Rulfo is clear that all the chaos and evil is arising from Paramo’s hands as when the old woman Dorotea, who has lost her son, makes a deal with Paramo to round up women for Miguel. When Paramo’s unattainable love, the insane figure of redemption Susana dies, Paramo shuts the entire town down, mandating that the farmland becomes dead and funding revolutionaries. He is eventually killed by another bastard son of his, leaving the town to the ghosts of its past inhabitants.
What makes the book difficult is the hopscotch narration, which jumps between Rulfo’s dealings with the residential ghosts of the town, his channeling of the non-ghost souls of those departed who exist in a mental limbo, and non-linear retelling or straight narration of the past.
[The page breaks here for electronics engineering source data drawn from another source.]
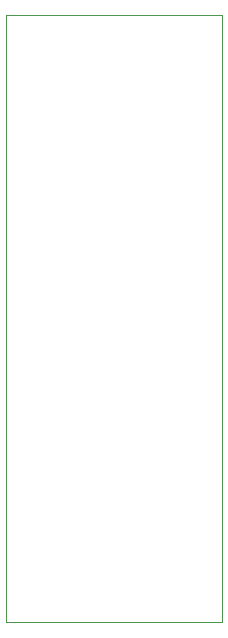
<source format=gbr>
G04 #@! TF.GenerationSoftware,KiCad,Pcbnew,(5.1.2-1)-1*
G04 #@! TF.CreationDate,2020-04-08T11:54:09+01:00*
G04 #@! TF.ProjectId,tranZPUter-SW,7472616e-5a50-4557-9465-722d53572e6b,rev?*
G04 #@! TF.SameCoordinates,Original*
G04 #@! TF.FileFunction,Other,User*
%FSLAX46Y46*%
G04 Gerber Fmt 4.6, Leading zero omitted, Abs format (unit mm)*
G04 Created by KiCad (PCBNEW (5.1.2-1)-1) date 2020-04-08 11:54:09*
%MOMM*%
%LPD*%
G04 APERTURE LIST*
%ADD10C,0.050000*%
G04 APERTURE END LIST*
D10*
X191806000Y-89967000D02*
X173456000Y-89967000D01*
X191806000Y-141417000D02*
X191806000Y-89967000D01*
X173456000Y-141417000D02*
X191806000Y-141417000D01*
X173456000Y-89967000D02*
X173456000Y-141417000D01*
M02*

</source>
Rulfo hears more and more levels of the story, and at the height of it, communicates with Susana, who is lost in the reliving of Paramo’s attentions, which she ignores, and her escapes to swim in the ocean, which constitutes her escape from Paramo. The structure is loosely a spiral and by the end of the story, Rulfo has completely disappeared, absorbed into the weave of fragments and voices.
“The novel jumps and turns and bends,” says Pariat. “Hence when I went back to it, it took me some time to follow the story.”
Pariat says she is “greatly enjoying the novel because of its sparse and lyrical quality”.